▶ Assignment
Look for "href" in the records and copy every line that has it.

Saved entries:
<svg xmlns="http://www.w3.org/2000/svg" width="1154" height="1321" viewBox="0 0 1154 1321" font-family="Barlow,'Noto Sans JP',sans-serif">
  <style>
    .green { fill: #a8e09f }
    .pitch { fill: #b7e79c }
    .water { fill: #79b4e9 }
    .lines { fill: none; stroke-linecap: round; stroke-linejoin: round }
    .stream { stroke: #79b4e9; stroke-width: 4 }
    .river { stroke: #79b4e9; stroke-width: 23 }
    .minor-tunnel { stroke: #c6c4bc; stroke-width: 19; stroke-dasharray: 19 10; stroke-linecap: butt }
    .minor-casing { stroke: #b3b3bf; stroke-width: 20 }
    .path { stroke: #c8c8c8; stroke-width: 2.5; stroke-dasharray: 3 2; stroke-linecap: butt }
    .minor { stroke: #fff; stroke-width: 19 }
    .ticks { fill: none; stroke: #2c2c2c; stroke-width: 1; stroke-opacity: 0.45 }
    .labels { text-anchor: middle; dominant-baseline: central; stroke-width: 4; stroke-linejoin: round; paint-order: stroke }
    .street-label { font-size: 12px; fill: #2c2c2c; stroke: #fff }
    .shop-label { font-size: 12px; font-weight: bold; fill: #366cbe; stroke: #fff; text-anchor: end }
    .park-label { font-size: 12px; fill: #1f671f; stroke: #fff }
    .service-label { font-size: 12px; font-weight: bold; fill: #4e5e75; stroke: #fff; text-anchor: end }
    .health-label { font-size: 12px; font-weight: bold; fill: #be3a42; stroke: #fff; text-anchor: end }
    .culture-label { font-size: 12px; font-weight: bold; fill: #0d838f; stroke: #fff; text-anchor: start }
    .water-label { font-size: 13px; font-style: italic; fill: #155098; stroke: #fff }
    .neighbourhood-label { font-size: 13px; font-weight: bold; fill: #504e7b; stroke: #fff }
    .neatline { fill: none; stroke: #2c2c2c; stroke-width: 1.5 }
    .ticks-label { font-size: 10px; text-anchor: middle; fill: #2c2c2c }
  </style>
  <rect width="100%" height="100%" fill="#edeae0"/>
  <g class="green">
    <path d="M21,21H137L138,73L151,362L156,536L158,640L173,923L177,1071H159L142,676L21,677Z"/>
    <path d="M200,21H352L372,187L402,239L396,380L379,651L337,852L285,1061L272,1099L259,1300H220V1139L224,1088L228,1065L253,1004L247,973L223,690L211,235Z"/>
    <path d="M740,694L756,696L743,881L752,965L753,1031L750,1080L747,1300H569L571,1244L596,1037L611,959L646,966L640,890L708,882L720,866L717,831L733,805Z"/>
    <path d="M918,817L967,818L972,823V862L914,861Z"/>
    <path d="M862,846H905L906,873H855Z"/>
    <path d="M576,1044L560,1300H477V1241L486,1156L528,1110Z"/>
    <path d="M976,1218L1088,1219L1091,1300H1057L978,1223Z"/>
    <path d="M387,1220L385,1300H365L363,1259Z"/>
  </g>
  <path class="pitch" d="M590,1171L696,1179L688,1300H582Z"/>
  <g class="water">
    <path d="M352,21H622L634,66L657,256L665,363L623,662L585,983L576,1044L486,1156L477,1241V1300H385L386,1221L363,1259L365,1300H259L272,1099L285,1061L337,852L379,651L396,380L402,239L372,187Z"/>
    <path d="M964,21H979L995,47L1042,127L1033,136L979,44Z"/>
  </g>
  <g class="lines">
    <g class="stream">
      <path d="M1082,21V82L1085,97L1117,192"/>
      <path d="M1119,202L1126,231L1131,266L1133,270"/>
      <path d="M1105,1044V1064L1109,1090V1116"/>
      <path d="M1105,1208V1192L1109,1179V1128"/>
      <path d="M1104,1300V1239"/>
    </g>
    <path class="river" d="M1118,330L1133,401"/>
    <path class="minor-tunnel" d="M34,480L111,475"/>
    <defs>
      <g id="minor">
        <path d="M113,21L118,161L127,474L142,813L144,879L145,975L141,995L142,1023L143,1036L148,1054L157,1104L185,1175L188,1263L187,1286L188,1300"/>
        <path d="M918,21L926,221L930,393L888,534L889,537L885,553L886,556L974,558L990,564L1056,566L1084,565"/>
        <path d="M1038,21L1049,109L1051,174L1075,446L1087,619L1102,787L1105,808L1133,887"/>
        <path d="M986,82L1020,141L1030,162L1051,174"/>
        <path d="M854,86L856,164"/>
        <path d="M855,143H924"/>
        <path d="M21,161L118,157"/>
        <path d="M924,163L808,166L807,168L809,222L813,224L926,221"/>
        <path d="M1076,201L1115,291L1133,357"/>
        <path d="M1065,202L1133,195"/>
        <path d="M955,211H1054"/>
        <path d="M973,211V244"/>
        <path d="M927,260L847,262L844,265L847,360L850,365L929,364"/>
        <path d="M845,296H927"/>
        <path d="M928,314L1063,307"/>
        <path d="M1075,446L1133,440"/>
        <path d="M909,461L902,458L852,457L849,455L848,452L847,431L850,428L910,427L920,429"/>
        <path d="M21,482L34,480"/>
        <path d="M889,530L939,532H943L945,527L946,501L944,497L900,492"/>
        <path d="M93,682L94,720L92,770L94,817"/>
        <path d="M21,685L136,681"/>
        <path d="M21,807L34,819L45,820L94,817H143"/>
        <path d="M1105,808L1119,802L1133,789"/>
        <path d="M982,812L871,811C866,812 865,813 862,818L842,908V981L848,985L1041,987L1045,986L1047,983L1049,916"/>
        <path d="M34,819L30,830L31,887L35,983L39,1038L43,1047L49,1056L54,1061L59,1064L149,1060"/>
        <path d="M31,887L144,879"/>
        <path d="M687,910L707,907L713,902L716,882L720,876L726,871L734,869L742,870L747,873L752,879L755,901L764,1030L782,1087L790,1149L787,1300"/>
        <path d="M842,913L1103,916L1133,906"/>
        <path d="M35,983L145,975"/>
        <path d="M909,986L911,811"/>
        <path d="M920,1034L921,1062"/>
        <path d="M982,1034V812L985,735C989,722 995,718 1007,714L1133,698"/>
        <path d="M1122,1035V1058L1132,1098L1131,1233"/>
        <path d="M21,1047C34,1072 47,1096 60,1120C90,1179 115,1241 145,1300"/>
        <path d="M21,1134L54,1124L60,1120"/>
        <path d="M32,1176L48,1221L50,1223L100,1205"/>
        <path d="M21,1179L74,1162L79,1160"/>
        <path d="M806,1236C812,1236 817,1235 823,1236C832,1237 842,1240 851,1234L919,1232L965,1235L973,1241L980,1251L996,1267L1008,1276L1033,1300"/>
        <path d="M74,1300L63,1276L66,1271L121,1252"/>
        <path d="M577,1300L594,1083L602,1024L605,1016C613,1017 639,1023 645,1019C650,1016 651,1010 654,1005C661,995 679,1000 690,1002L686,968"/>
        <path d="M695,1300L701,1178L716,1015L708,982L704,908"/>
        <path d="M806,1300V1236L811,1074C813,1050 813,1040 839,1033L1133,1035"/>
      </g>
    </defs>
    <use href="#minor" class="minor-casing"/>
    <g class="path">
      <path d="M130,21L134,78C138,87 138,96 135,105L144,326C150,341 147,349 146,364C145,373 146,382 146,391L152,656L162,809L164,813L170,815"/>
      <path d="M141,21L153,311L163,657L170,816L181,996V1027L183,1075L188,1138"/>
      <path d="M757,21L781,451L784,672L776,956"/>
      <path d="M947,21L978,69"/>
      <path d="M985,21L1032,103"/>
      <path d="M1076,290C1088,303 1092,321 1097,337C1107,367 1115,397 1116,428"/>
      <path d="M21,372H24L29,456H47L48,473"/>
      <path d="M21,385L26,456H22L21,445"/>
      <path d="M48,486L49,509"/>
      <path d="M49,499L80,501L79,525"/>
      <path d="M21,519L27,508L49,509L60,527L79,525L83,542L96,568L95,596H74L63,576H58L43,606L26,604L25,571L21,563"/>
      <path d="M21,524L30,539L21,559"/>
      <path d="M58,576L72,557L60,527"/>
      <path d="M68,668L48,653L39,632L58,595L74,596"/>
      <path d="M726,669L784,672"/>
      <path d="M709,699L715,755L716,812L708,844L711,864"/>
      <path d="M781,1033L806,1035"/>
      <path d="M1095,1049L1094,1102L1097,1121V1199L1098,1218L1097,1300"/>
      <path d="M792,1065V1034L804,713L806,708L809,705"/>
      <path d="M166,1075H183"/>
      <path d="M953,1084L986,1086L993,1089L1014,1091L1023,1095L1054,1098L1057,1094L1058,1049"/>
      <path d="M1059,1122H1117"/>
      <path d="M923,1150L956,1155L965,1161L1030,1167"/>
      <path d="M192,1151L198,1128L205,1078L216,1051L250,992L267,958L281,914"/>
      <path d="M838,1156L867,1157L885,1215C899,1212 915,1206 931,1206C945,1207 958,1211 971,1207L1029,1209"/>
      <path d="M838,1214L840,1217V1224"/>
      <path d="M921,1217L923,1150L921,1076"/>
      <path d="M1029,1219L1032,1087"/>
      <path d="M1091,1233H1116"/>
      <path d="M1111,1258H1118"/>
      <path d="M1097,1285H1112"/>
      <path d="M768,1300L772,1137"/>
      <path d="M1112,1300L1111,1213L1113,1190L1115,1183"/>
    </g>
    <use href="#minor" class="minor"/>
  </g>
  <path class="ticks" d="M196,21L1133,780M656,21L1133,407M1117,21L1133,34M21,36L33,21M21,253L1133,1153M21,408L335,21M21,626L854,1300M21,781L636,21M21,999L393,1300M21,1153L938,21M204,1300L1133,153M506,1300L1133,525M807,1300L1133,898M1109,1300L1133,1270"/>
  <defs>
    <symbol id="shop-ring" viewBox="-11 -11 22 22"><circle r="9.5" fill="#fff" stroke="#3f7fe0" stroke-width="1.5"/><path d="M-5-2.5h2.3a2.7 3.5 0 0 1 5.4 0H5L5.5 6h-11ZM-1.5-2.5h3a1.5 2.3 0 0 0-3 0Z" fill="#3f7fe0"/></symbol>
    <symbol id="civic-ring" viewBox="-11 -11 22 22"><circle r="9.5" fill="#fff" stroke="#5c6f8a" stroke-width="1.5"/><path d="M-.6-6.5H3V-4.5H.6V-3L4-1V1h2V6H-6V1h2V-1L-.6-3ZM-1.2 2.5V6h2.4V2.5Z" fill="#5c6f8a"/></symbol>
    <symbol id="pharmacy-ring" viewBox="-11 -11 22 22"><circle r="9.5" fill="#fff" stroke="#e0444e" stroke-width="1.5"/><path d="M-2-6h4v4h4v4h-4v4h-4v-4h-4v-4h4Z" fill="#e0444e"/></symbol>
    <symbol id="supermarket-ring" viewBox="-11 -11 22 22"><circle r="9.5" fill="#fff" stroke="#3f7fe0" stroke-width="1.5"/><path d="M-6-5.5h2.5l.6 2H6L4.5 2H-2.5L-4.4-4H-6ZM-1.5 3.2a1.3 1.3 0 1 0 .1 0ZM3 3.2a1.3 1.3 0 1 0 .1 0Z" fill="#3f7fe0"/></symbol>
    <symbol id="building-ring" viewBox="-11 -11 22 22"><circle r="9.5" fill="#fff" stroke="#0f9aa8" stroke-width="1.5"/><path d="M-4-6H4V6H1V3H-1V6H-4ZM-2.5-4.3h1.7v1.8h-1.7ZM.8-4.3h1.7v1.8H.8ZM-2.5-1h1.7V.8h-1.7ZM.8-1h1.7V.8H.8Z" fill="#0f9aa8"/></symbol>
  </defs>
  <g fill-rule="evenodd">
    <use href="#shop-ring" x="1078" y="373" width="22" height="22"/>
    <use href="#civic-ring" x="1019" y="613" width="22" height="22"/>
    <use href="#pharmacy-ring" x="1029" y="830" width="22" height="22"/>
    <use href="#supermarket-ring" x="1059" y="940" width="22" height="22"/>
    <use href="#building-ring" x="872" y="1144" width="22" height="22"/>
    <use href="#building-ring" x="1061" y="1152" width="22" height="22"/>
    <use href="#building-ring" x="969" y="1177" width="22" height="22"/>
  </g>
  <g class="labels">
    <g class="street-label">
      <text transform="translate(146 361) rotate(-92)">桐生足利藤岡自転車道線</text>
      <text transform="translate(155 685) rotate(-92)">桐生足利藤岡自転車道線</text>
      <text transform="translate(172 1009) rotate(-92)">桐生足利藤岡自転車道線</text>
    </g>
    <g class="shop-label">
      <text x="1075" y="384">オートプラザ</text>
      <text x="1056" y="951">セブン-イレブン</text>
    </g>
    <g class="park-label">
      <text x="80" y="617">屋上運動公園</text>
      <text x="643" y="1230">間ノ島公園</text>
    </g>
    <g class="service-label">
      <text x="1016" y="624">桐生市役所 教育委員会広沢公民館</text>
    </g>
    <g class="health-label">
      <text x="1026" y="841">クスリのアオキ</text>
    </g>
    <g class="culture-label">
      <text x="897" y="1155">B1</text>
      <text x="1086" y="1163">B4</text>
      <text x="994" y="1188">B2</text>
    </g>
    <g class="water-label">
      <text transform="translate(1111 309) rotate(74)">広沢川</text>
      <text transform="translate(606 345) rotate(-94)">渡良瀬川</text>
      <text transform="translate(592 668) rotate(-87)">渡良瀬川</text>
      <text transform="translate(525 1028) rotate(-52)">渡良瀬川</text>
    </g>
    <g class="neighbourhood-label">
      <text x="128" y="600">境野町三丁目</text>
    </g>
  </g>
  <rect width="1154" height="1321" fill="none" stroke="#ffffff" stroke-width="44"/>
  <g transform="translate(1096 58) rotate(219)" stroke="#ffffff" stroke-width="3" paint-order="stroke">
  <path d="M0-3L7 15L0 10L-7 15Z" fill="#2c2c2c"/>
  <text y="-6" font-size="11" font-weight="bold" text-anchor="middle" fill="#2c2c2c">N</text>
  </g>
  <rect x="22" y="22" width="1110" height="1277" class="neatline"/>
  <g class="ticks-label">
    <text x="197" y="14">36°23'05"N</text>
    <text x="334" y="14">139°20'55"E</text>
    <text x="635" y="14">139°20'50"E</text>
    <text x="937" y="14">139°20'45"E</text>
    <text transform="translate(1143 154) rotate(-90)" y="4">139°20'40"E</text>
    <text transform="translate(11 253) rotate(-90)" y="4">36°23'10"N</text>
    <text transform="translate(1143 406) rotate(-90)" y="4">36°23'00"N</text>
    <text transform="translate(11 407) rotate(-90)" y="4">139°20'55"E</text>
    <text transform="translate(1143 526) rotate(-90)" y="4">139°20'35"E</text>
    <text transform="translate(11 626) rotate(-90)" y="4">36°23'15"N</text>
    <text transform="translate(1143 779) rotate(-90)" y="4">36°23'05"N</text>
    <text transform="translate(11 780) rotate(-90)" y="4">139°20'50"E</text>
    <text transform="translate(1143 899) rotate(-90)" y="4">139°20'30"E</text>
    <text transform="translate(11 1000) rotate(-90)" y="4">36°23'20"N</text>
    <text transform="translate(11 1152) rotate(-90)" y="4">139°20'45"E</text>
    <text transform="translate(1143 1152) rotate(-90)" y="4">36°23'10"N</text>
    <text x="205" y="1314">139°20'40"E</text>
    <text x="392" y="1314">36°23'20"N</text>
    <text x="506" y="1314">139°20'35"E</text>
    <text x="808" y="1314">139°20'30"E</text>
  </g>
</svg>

▶ Answer box
    <use href="#minor" class="minor-casing"/>
    <use href="#minor" class="minor"/>
    <use href="#shop-ring" x="1078" y="373" width="22" height="22"/>
    <use href="#civic-ring" x="1019" y="613" width="22" height="22"/>
    <use href="#pharmacy-ring" x="1029" y="830" width="22" height="22"/>
    <use href="#supermarket-ring" x="1059" y="940" width="22" height="22"/>
    <use href="#building-ring" x="872" y="1144" width="22" height="22"/>
    <use href="#building-ring" x="1061" y="1152" width="22" height="22"/>
    <use href="#building-ring" x="969" y="1177" width="22" height="22"/>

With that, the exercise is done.